Saved data entries
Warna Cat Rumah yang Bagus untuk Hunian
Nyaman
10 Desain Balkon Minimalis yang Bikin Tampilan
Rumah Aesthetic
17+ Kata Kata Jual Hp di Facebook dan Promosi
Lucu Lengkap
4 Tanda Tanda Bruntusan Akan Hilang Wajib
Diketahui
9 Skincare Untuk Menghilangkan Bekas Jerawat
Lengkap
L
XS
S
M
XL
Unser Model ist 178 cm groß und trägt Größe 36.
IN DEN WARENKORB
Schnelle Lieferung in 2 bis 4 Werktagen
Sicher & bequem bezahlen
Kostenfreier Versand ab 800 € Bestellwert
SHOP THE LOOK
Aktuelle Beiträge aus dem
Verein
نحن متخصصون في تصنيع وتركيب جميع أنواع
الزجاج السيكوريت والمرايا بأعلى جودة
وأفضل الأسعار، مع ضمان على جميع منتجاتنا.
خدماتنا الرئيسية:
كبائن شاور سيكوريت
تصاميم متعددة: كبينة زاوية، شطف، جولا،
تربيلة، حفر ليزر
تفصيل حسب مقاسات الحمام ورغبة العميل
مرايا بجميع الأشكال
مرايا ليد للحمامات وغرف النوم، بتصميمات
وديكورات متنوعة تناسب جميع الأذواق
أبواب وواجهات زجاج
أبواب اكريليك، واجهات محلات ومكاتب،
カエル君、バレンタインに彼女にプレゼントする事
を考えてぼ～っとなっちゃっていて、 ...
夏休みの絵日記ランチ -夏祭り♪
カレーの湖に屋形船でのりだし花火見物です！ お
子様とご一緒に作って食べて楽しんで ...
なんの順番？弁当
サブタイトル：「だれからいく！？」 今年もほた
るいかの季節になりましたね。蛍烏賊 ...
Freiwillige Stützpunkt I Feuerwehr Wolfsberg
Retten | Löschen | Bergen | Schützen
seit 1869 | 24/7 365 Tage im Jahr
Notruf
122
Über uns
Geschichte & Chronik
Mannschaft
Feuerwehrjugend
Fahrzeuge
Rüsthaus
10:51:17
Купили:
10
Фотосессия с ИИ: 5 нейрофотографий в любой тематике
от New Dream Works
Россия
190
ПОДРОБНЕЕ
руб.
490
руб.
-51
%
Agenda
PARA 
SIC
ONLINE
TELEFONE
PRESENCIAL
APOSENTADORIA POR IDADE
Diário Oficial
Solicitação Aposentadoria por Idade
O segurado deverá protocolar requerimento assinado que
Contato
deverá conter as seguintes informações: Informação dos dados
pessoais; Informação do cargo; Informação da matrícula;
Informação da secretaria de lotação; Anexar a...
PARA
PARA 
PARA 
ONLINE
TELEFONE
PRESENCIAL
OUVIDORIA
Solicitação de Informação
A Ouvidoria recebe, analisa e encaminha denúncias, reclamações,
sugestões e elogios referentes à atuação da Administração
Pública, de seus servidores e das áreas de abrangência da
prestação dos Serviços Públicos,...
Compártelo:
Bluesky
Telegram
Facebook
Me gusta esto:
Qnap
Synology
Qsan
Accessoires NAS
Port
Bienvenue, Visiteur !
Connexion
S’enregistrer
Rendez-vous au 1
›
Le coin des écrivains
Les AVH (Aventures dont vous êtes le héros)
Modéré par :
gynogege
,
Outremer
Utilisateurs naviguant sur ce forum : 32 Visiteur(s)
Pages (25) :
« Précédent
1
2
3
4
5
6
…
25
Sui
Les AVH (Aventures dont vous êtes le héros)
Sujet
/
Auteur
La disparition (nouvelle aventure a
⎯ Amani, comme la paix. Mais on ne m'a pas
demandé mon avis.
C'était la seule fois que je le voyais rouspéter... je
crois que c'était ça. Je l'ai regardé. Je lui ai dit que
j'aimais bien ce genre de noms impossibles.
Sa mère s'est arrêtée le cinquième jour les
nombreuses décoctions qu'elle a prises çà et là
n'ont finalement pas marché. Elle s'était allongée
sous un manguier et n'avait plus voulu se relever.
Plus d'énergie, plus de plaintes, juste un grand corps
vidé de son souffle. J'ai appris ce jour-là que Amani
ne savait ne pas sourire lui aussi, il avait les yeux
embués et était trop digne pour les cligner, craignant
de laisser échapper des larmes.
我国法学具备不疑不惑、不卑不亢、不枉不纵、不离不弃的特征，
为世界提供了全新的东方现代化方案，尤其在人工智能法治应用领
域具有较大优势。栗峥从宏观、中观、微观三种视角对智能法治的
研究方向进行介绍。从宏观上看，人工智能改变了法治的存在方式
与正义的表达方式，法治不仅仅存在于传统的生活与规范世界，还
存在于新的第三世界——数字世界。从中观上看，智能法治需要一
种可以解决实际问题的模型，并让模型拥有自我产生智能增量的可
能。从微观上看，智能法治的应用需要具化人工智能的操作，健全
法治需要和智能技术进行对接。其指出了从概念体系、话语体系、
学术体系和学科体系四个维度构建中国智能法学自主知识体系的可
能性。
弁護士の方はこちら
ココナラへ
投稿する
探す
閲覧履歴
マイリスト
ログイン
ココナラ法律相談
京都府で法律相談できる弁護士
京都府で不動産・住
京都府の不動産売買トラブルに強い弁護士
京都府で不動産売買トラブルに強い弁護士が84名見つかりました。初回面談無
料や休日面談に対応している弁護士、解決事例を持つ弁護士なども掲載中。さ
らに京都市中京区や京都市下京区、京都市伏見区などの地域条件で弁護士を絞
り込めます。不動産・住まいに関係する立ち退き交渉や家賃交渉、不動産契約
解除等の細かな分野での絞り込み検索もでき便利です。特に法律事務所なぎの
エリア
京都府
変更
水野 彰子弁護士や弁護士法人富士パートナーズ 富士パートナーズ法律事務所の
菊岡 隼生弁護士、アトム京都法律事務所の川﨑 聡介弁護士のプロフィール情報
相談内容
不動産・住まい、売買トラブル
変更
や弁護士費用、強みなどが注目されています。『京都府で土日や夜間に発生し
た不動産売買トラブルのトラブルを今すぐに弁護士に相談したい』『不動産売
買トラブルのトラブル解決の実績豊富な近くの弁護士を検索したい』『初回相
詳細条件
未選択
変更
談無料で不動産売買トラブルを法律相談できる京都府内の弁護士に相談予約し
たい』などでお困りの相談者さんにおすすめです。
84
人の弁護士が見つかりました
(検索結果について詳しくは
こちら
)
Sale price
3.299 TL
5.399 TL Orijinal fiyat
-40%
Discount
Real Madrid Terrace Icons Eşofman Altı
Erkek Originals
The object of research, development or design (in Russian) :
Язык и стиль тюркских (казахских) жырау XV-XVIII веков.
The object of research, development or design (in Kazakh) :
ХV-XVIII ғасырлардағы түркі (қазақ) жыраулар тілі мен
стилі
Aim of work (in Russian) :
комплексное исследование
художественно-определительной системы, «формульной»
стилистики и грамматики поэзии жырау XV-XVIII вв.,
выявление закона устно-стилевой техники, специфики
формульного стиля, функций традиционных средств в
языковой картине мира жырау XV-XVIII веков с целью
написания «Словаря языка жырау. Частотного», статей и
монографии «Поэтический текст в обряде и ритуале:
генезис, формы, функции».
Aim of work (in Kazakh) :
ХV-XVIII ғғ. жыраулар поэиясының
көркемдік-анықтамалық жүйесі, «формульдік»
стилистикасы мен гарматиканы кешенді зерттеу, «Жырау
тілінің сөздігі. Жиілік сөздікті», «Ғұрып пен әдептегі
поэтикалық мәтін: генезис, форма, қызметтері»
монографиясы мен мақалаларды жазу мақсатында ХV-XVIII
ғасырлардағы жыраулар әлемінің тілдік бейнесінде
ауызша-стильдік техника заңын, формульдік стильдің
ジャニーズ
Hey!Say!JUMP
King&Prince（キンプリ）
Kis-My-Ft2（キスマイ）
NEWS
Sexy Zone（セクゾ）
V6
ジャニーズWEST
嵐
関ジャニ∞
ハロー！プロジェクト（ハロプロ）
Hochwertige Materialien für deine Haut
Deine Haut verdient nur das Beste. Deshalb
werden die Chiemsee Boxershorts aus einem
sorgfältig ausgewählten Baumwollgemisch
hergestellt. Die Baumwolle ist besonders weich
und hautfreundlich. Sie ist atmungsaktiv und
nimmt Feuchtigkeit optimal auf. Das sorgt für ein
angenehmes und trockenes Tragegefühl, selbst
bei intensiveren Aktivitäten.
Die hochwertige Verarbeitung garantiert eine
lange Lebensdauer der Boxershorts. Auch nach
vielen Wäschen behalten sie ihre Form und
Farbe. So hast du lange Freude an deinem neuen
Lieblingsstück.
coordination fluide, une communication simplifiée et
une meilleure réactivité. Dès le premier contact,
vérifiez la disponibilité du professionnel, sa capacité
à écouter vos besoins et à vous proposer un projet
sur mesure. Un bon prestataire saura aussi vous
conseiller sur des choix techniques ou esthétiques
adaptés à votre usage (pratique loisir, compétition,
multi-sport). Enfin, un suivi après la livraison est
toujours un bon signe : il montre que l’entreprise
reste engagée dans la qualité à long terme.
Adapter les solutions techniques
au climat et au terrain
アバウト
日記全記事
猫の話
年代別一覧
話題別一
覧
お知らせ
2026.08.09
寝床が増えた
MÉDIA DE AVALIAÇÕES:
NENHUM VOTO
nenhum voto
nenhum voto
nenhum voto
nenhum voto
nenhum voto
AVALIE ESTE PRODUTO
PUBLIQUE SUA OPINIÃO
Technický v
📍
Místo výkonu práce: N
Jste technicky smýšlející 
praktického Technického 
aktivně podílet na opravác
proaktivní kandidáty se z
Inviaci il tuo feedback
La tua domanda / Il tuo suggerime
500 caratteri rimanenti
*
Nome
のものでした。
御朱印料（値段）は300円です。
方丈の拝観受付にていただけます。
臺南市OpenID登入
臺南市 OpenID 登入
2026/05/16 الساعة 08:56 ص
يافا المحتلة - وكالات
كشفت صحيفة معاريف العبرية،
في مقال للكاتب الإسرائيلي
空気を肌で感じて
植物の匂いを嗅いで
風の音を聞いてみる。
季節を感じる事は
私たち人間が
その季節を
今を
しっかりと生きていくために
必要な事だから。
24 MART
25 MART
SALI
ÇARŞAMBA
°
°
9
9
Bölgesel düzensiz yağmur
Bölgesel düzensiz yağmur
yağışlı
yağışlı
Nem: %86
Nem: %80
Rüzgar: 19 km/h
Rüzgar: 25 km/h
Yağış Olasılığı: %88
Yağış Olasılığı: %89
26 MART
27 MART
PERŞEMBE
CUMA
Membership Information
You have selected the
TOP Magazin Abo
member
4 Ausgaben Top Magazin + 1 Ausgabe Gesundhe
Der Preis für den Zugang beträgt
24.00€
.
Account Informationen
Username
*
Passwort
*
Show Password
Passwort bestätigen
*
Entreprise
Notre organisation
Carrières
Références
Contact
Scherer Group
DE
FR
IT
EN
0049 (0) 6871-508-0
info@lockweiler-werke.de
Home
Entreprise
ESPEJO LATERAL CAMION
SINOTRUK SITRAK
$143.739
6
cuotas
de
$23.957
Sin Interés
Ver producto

• [Work task]: From the data above, return every line from the line that has "らに京都市中京区や京都市下京区、京都市伏見区などの地域条件で弁護士を絞" up to and including the line that has "nimmt Feuchtigkeit optimal", exactly.

• [Answer section]:
らに京都市中京区や京都市下京区、京都市伏見区などの地域条件で弁護士を絞
り込めます。不動産・住まいに関係する立ち退き交渉や家賃交渉、不動産契約
解除等の細かな分野での絞り込み検索もでき便利です。特に法律事務所なぎの
エリア
京都府
変更
水野 彰子弁護士や弁護士法人富士パートナーズ 富士パートナーズ法律事務所の
菊岡 隼生弁護士、アトム京都法律事務所の川﨑 聡介弁護士のプロフィール情報
相談内容
不動産・住まい、売買トラブル
変更
や弁護士費用、強みなどが注目されています。『京都府で土日や夜間に発生し
た不動産売買トラブルのトラブルを今すぐに弁護士に相談したい』『不動産売
買トラブルのトラブル解決の実績豊富な近くの弁護士を検索したい』『初回相
詳細条件
未選択
変更
談無料で不動産売買トラブルを法律相談できる京都府内の弁護士に相談予約し
たい』などでお困りの相談者さんにおすすめです。
84
人の弁護士が見つかりました
(検索結果について詳しくは
こちら
)
Sale price
3.299 TL
5.399 TL Orijinal fiyat
-40%
Discount
Real Madrid Terrace Icons Eşofman Altı
Erkek Originals
The object of research, development or design (in Russian) :
Язык и стиль тюркских (казахских) жырау XV-XVIII веков.
The object of research, development or design (in Kazakh) :
ХV-XVIII ғасырлардағы түркі (қазақ) жыраулар тілі мен
стилі
Aim of work (in Russian) :
комплексное исследование
художественно-определительной системы, «формульной»
стилистики и грамматики поэзии жырау XV-XVIII вв.,
выявление закона устно-стилевой техники, специфики
формульного стиля, функций традиционных средств в
языковой картине мира жырау XV-XVIII веков с целью
написания «Словаря языка жырау. Частотного», статей и
монографии «Поэтический текст в обряде и ритуале:
генезис, формы, функции».
Aim of work (in Kazakh) :
ХV-XVIII ғғ. жыраулар поэиясының
көркемдік-анықтамалық жүйесі, «формульдік»
стилистикасы мен гарматиканы кешенді зерттеу, «Жырау
тілінің сөздігі. Жиілік сөздікті», «Ғұрып пен әдептегі
поэтикалық мәтін: генезис, форма, қызметтері»
монографиясы мен мақалаларды жазу мақсатында ХV-XVIII
ғасырлардағы жыраулар әлемінің тілдік бейнесінде
ауызша-стильдік техника заңын, формульдік стильдің
ジャニーズ
Hey!Say!JUMP
King&Prince（キンプリ）
Kis-My-Ft2（キスマイ）
NEWS
Sexy Zone（セクゾ）
V6
ジャニーズWEST
嵐
関ジャニ∞
ハロー！プロジェクト（ハロプロ）
Hochwertige Materialien für deine Haut
Deine Haut verdient nur das Beste. Deshalb
werden die Chiemsee Boxershorts aus einem
sorgfältig ausgewählten Baumwollgemisch
hergestellt. Die Baumwolle ist besonders weich
und hautfreundlich. Sie ist atmungsaktiv und
nimmt Feuchtigkeit optimal auf. Das sorgt für ein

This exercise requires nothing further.